As EPA reports, as in 2011, GE has made good progress so far.  Helped along by good river conditions, it has proceeded at a brisk pace, far exceeding its productivity goals for 2012.  And “all of the EPA-required limits on the amount of sediment stirred up and resuspended during the dredging and the amount of area that can be capped were met.”

It’s encouraging to see reconfirmation that the dredging process is so successful at removing PCBs. But while it’s great that GE is doing a good job at cleaning up the area it has committed to clean, significant concerns remain.  The plans for the rest of the project will leave significant “hotspots” of pollution untouched, continuing to damage the river.  But this is a problem that GE can fix now – before it puts all of its dredging equipment away for good – and still meet its targeted completion date of 2017. The company owes it to New Yorkers to complete a real, meaningful clean-up, now that we know there’s more pollution there than previously expected.

For a 30-year period starting in the late 1970s, GE fought aggressively to avoid and then minimize any cleanup of its own PCB contamination in the Hudson River. Finally, in 2010, GE  formally committed to a multi-year cleanup plan and started dredging the river.

GE has now reached a critical juncture in the cleanup project.  In its work to date, GE has been dredging sections of the river from bank to bank, so the cleanup was relatively thorough. Starting next year, however, as the project moves south in the river, the areas targeted for dredging are farther apart, so many areas will be untouched by the cleanup. At the same time, however, federal agencies have identified many “hotspots” (about 136 acres of them, in fact) that have high levels of contamination but are outside the dredging plan. If GE doesn’t expand its cleanup to include these hotspots, the river’s restoration will be incomplete and these high levels of contamination will remain and continue to harm the river and the plants, animals and people who rely on it.

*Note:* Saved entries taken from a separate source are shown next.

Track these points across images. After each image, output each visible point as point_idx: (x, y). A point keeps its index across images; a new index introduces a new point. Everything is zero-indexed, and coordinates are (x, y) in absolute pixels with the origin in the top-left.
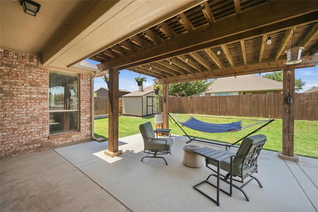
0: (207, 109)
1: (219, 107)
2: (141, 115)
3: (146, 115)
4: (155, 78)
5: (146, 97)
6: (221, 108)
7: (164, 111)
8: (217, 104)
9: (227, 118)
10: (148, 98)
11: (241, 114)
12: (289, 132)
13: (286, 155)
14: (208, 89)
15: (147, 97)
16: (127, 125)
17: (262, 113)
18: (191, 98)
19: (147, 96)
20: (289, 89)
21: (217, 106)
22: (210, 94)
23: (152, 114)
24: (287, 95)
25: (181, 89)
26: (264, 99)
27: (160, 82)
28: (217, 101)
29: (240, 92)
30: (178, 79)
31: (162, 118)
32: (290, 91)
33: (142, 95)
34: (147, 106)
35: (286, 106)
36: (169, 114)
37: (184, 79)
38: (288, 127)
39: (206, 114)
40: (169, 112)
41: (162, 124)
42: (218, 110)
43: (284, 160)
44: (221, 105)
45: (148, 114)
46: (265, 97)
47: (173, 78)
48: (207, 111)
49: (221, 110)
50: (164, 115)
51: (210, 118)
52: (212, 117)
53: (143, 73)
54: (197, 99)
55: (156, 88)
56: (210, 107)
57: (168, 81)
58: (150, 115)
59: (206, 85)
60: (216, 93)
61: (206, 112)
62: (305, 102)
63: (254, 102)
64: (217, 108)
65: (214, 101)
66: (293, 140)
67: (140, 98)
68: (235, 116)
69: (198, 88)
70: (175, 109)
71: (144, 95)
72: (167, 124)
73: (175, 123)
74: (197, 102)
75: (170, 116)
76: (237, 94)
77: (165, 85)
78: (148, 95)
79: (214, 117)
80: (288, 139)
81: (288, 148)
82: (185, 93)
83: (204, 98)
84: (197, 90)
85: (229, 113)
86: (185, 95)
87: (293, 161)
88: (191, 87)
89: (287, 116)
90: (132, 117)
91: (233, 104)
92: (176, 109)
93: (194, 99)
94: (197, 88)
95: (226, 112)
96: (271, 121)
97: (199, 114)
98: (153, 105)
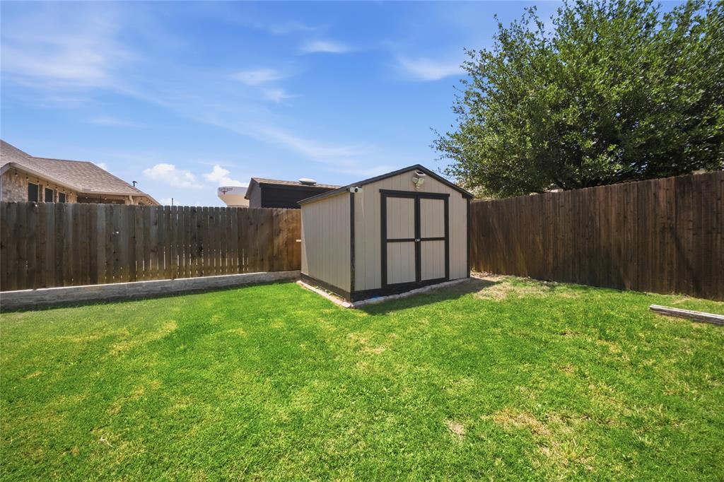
2: (349, 289)
3: (378, 285)
5: (378, 196)
10: (389, 200)
15: (385, 194)
19: (381, 191)
23: (413, 279)
45: (389, 282)
58: (404, 288)
70: (551, 259)
71: (361, 184)
78: (388, 185)
92: (556, 257)
98: (422, 237)
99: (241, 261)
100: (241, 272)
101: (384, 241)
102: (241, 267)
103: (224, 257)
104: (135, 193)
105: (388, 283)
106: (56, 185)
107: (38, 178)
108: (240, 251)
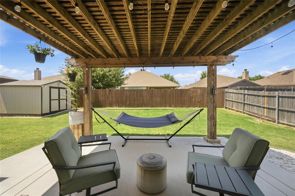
0: (126, 101)
1: (137, 100)
2: (40, 113)
4: (70, 57)
6: (138, 100)
7: (86, 106)
8: (135, 97)
9: (145, 110)
10: (52, 89)
11: (154, 106)
12: (213, 119)
13: (212, 139)
14: (125, 84)
16: (8, 133)
17: (168, 104)
18: (110, 90)
19: (49, 87)
20: (213, 82)
21: (135, 98)
22: (124, 88)
23: (58, 110)
24: (212, 87)
25: (98, 81)
26: (169, 93)
27: (78, 64)
28: (135, 94)
29: (147, 87)
30: (107, 62)
31: (83, 116)
32: (214, 83)
33: (40, 85)
34: (50, 100)
35: (211, 96)
36: (93, 110)
37: (116, 64)
38: (213, 115)
39: (125, 107)
40: (93, 107)
41: (83, 125)
42: (136, 103)
43: (212, 143)
44: (138, 97)
45: (52, 111)
46: (170, 91)
47: (99, 60)
48: (126, 103)
49: (138, 103)
50: (86, 111)
51: (129, 110)
52: (132, 109)
53: (46, 40)
54: (116, 92)
55: (70, 72)
56: (129, 100)
57: (92, 63)
58: (56, 112)
59: (123, 79)
60: (129, 87)
61: (125, 105)
62: (191, 95)
63: (163, 95)
64: (135, 100)
65: (133, 94)
66: (216, 125)
67: (37, 88)
68: (150, 107)
69: (116, 81)
71: (44, 85)
72: (90, 124)
73: (103, 121)
74: (115, 95)
75: (95, 112)
76: (145, 88)
77: (87, 69)
78: (51, 85)
79: (134, 109)
80: (213, 125)
81: (213, 133)
82: (102, 86)
83: (123, 91)
84: (115, 83)
85: (145, 105)
86: (101, 87)
87: (217, 143)
88: (109, 79)
89: (212, 105)
90: (21, 117)
91: (148, 96)
93: (113, 91)
94: (114, 82)
95: (142, 104)
96: (201, 110)
97: (118, 107)
98: (60, 99)
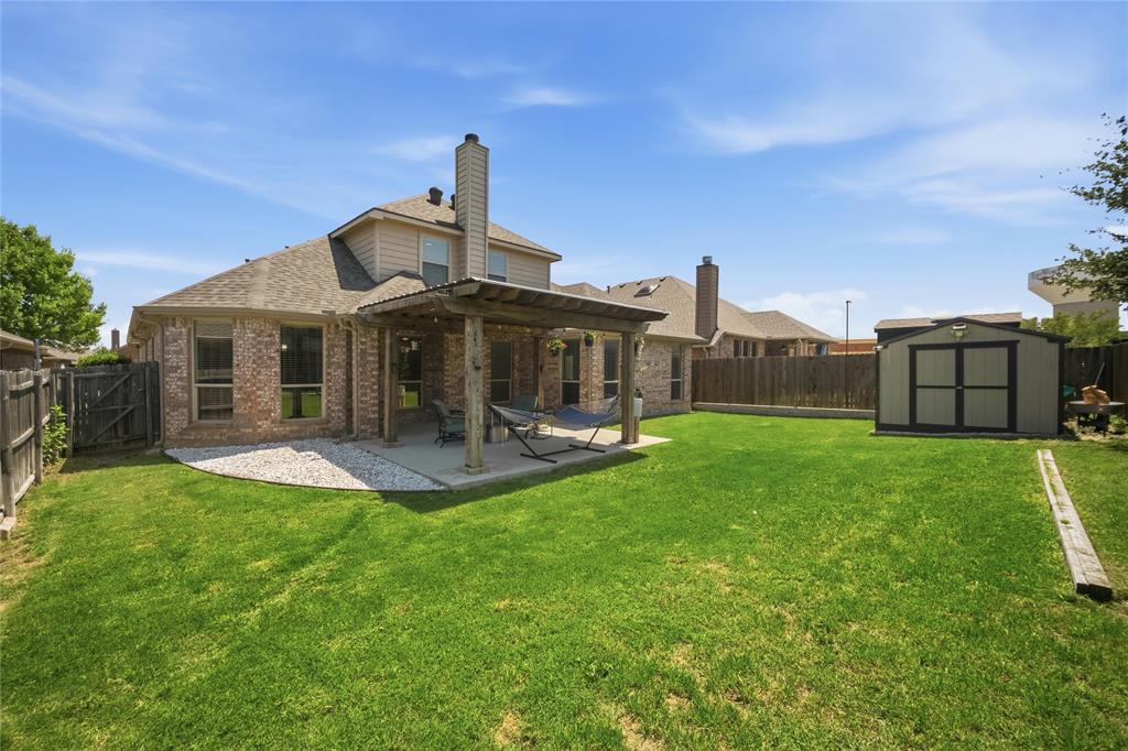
3: (906, 424)
5: (907, 349)
15: (913, 349)
19: (909, 346)
23: (951, 423)
98: (965, 384)
99: (847, 399)
100: (847, 407)
101: (913, 387)
102: (847, 403)
103: (832, 394)
104: (804, 336)
105: (918, 422)
106: (749, 338)
107: (737, 336)
108: (847, 393)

Our communities have already suffered for far too long.

Work plans for next year’s dredging will be set over the next few months, so that work can resume after the spring thaw.  That’s why it’s so critical that GE make a firm commitment now to expand the cleanup boundaries, in a targeted way, to include nearby areas with the most critical contamination. Since GE has actually been working more quickly than expected, the company has time to spare – time to expand its operations and clean the contamination more thoroughly.

So while we applaud GE for meeting and exceeding the EPA’s dredging goals for this year, we also strongly urge the company to ensure that, in the coming years, it doesn’t leave behind deadly poisons that can easily and safely be removed.